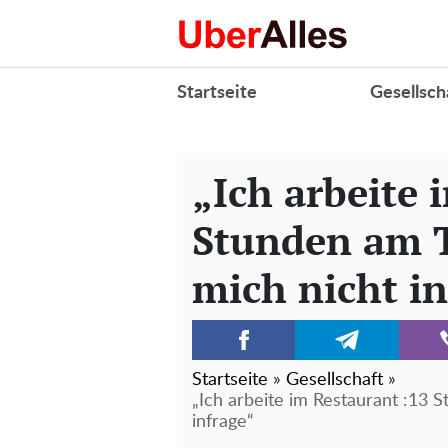
Startseite
Gesellsch
„Ich arbeite 
Stunden am 
mich nicht in
Startseite
»
Gesellschaft
»
„Ich arbeite im Restaurant :13
infrage“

* * *

• _PROBLEM TO SOLVE_
Can you rewrite the text of all the data, replacing "Startseite" with "Homepage" wherever it appears and leaving every other word unchanged? Leave the pictures out of your answer.

• _EXERCISE OUTPUT_
Homepage
Gesellsch
„Ich arbeite 
Stunden am 
mich nicht in
Homepage
»
Gesellschaft
»
„Ich arbeite im Restaurant :13
infrage“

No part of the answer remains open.